*MATERIAL FOR THE TASK:*
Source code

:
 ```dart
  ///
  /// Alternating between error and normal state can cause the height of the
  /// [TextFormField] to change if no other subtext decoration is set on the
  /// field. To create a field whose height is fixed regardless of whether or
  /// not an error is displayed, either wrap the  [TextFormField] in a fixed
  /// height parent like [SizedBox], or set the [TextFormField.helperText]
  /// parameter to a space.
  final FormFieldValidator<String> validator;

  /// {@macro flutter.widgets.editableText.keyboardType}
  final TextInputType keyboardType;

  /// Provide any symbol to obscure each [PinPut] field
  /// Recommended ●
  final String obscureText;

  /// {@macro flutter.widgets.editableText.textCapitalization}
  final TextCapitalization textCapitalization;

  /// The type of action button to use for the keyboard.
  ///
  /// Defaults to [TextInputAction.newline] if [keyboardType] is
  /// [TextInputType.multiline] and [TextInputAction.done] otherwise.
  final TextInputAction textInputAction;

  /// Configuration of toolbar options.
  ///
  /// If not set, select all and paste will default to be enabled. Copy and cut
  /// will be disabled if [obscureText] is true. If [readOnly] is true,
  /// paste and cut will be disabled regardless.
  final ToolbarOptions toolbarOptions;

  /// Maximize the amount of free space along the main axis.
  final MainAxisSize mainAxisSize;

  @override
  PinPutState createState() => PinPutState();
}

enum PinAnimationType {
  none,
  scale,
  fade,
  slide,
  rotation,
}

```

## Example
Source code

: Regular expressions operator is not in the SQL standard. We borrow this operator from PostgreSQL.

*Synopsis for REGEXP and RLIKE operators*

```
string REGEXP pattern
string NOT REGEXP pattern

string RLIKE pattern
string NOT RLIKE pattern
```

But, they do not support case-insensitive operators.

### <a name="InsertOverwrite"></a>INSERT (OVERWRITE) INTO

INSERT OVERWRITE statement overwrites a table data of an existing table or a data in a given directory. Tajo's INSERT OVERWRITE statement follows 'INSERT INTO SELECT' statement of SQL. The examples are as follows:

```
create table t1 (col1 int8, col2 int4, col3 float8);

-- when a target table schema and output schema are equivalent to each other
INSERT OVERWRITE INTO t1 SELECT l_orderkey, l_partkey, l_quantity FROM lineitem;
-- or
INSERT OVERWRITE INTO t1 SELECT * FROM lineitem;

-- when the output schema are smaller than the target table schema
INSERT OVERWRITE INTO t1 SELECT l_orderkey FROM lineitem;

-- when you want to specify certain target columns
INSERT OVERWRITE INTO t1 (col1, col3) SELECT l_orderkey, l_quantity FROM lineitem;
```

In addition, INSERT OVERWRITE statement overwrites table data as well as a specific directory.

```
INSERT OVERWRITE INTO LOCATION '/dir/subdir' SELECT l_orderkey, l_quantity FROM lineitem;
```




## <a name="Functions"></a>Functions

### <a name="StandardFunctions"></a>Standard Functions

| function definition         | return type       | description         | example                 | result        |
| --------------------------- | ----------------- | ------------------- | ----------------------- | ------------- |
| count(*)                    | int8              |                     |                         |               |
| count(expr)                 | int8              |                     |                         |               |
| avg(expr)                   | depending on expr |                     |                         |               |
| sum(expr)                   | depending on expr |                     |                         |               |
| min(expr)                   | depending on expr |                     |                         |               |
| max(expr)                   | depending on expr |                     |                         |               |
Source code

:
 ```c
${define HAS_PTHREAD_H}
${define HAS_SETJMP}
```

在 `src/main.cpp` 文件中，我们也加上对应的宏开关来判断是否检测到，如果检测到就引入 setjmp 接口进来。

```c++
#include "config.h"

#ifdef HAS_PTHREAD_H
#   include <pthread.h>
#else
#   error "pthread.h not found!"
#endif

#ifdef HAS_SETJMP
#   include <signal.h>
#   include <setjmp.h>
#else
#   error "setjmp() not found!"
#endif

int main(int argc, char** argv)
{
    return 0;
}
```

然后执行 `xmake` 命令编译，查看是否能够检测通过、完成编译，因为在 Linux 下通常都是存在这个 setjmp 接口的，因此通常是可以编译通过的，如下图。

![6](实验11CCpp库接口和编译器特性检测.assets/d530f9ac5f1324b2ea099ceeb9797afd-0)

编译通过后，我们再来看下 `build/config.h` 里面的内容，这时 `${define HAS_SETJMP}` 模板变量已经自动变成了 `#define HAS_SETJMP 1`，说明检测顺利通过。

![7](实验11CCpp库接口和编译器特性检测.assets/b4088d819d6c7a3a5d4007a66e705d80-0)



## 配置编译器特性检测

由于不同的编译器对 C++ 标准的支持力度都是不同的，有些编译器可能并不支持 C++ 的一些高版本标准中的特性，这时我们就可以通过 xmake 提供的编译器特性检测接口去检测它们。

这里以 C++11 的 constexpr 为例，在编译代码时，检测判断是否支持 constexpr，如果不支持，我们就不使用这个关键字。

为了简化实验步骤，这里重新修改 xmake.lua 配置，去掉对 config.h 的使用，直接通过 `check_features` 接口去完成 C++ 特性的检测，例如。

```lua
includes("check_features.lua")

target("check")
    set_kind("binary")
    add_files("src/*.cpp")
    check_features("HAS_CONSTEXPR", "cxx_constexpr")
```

*TASK INSTRUCTIONS:*
An exact copy of every entry above is the expected answer.

*RESPONSE AREA:*
Source code

:
 ```dart
  ///
  /// Alternating between error and normal state can cause the height of the
  /// [TextFormField] to change if no other subtext decoration is set on the
  /// field. To create a field whose height is fixed regardless of whether or
  /// not an error is displayed, either wrap the  [TextFormField] in a fixed
  /// height parent like [SizedBox], or set the [TextFormField.helperText]
  /// parameter to a space.
  final FormFieldValidator<String> validator;

  /// {@macro flutter.widgets.editableText.keyboardType}
  final TextInputType keyboardType;

  /// Provide any symbol to obscure each [PinPut] field
  /// Recommended ●
  final String obscureText;

  /// {@macro flutter.widgets.editableText.textCapitalization}
  final TextCapitalization textCapitalization;

  /// The type of action button to use for the keyboard.
  ///
  /// Defaults to [TextInputAction.newline] if [keyboardType] is
  /// [TextInputType.multiline] and [TextInputAction.done] otherwise.
  final TextInputAction textInputAction;

  /// Configuration of toolbar options.
  ///
  /// If not set, select all and paste will default to be enabled. Copy and cut
  /// will be disabled if [obscureText] is true. If [readOnly] is true,
  /// paste and cut will be disabled regardless.
  final ToolbarOptions toolbarOptions;

  /// Maximize the amount of free space along the main axis.
  final MainAxisSize mainAxisSize;

  @override
  PinPutState createState() => PinPutState();
}

enum PinAnimationType {
  none,
  scale,
  fade,
  slide,
  rotation,
}

```

## Example
Source code

: Regular expressions operator is not in the SQL standard. We borrow this operator from PostgreSQL.

*Synopsis for REGEXP and RLIKE operators*

```
string REGEXP pattern
string NOT REGEXP pattern

string RLIKE pattern
string NOT RLIKE pattern
```

But, they do not support case-insensitive operators.

### <a name="InsertOverwrite"></a>INSERT (OVERWRITE) INTO

INSERT OVERWRITE statement overwrites a table data of an existing table or a data in a given directory. Tajo's INSERT OVERWRITE statement follows 'INSERT INTO SELECT' statement of SQL. The examples are as follows:

```
create table t1 (col1 int8, col2 int4, col3 float8);

-- when a target table schema and output schema are equivalent to each other
INSERT OVERWRITE INTO t1 SELECT l_orderkey, l_partkey, l_quantity FROM lineitem;
-- or
INSERT OVERWRITE INTO t1 SELECT * FROM lineitem;

-- when the output schema are smaller than the target table schema
INSERT OVERWRITE INTO t1 SELECT l_orderkey FROM lineitem;

-- when you want to specify certain target columns
INSERT OVERWRITE INTO t1 (col1, col3) SELECT l_orderkey, l_quantity FROM lineitem;
```

In addition, INSERT OVERWRITE statement overwrites table data as well as a specific directory.

```
INSERT OVERWRITE INTO LOCATION '/dir/subdir' SELECT l_orderkey, l_quantity FROM lineitem;
```




## <a name="Functions"></a>Functions

### <a name="StandardFunctions"></a>Standard Functions

| function definition         | return type       | description         | example                 | result        |
| --------------------------- | ----------------- | ------------------- | ----------------------- | ------------- |
| count(*)                    | int8              |                     |                         |               |
| count(expr)                 | int8              |                     |                         |               |
| avg(expr)                   | depending on expr |                     |                         |               |
| sum(expr)                   | depending on expr |                     |                         |               |
| min(expr)                   | depending on expr |                     |                         |               |
| max(expr)                   | depending on expr |                     |                         |               |
Source code

:
 ```c
${define HAS_PTHREAD_H}
${define HAS_SETJMP}
```

在 `src/main.cpp` 文件中，我们也加上对应的宏开关来判断是否检测到，如果检测到就引入 setjmp 接口进来。

```c++
#include "config.h"

#ifdef HAS_PTHREAD_H
#   include <pthread.h>
#else
#   error "pthread.h not found!"
#endif

#ifdef HAS_SETJMP
#   include <signal.h>
#   include <setjmp.h>
#else
#   error "setjmp() not found!"
#endif

int main(int argc, char** argv)
{
    return 0;
}
```

然后执行 `xmake` 命令编译，查看是否能够检测通过、完成编译，因为在 Linux 下通常都是存在这个 setjmp 接口的，因此通常是可以编译通过的，如下图。

![6](实验11CCpp库接口和编译器特性检测.assets/d530f9ac5f1324b2ea099ceeb9797afd-0)

编译通过后，我们再来看下 `build/config.h` 里面的内容，这时 `${define HAS_SETJMP}` 模板变量已经自动变成了 `#define HAS_SETJMP 1`，说明检测顺利通过。

![7](实验11CCpp库接口和编译器特性检测.assets/b4088d819d6c7a3a5d4007a66e705d80-0)



## 配置编译器特性检测

由于不同的编译器对 C++ 标准的支持力度都是不同的，有些编译器可能并不支持 C++ 的一些高版本标准中的特性，这时我们就可以通过 xmake 提供的编译器特性检测接口去检测它们。

这里以 C++11 的 constexpr 为例，在编译代码时，检测判断是否支持 constexpr，如果不支持，我们就不使用这个关键字。

为了简化实验步骤，这里重新修改 xmake.lua 配置，去掉对 config.h 的使用，直接通过 `check_features` 接口去完成 C++ 特性的检测，例如。

```lua
includes("check_features.lua")

target("check")
    set_kind("binary")
    add_files("src/*.cpp")
    check_features("HAS_CONSTEXPR", "cxx_constexpr")
```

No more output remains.